Of course, the fundamental basis that characterised Russo’s workshops and speech at the university was WCS, the ‘Women’s Campaign School’ at Yale University that aims to increase the number and influence of women elected and appointed to office in the United States and around the world. Born out of the wildly oscillating nature of current American Politics, Russo described that the school saw a ‘fabulous human tsunami of women uprising’. She remarked, ‘I have been in this business for a long time and I’ve never seen anything like it’. One of the most interesting features of Patti’s speech was the inclusivity and, quintessentially mature manner in which she addressed the troubling political dichotomy in America at the moment. ‘We lead best when we lead together,’ she said, whether that be Republican or Democrat, male or female. Notably, Russo did touch upon claims that the WCS is culpable of positive female discrimination; when an attendee inquired as to what she thought of there being no MCS, or ‘Men’s Campaign School’, she replied: ‘There is. It’s the United States Congress.’
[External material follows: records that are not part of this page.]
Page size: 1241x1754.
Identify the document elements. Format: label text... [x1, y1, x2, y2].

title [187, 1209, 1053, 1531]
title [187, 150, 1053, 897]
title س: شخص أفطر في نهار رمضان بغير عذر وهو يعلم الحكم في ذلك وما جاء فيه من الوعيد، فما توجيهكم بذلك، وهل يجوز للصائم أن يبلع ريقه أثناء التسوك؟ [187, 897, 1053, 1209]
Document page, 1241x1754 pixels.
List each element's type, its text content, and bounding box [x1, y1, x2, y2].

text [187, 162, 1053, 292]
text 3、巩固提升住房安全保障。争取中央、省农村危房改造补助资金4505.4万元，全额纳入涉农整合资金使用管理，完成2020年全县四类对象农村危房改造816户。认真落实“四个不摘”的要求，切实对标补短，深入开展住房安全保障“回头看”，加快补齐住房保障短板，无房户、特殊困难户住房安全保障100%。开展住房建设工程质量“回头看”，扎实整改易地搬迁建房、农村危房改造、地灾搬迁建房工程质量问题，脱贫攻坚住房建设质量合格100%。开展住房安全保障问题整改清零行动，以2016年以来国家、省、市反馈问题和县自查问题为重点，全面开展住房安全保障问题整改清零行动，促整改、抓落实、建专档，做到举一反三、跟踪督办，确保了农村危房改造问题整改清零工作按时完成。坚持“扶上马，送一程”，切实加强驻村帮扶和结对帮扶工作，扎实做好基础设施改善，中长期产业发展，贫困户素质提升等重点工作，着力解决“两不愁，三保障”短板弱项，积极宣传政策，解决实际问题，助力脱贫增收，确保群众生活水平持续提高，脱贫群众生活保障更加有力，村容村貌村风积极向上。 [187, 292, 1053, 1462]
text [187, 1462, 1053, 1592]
Yet ‘men supporting women’ is the true empowerment that women, still struggling for political parity, need. Whilst gender discrimination is rarely overt and arises from entrenched social constructs of heteronormativity, more men championing the cause is the push that movements like #MeToo are lacking. It is also imperative that America, and the world, recognise that women are not one sole entity with a shared mind, with Russo referencing to Susie Collins’ support of Brett Kavanagh being completely valid from her career-perspective; she did not want the presence, or potential presence, of an opponent. Ergo, women, and specifically, ‘women in the workplace’, are multifaceted, not a singular conglomerate.

Lamentably, Russo does recognise the perennial inequality and subtle sexism that befalls working women, such as the illegal, yet prevalent, ‘are you thinking of having children?’ job interview question, and the hindrance that motherhood imposes on one’s career trajectory. Similarly, the Angel-in-the-House archetype is dominant in both male and female attitudes towards women; with Russo citing an incident in which one of her friends expressed concern about voting for Hillary after she decided to support her husband following the Lewinsky incident. This highlights how women are paradigms of virtue, whilst Bill Clinton was re-elected after his affair.

Nevertheless, Russo admits that this monolithic point of view ‘is changing, albeit slowly’. She expressed her hope that in the 2023 House, 25% of the Senate will be women, for just as American Politics did not embitter overnight, women’s prevalence in the political sphere will be marked by gradual progress and a dynamic shift in the way that we, as women, view our own power. American politics has an undeniable clout on the world stage, and as America begins to invert her often stale political narrative, so might the rest of the world. Patti’s fight song is ‘Ain’t no stopping us now’, her motto is ‘You are enough’, and the soaring popularity of the WCS is shining evidence that, as Patricia Russo puts it: ‘Women are stepping up and looking like America’.

 

An earlier version of this article published 28 November, 2018, named an attendee who asked Ms. Russo a question, however, the attendee has since been made anonymous.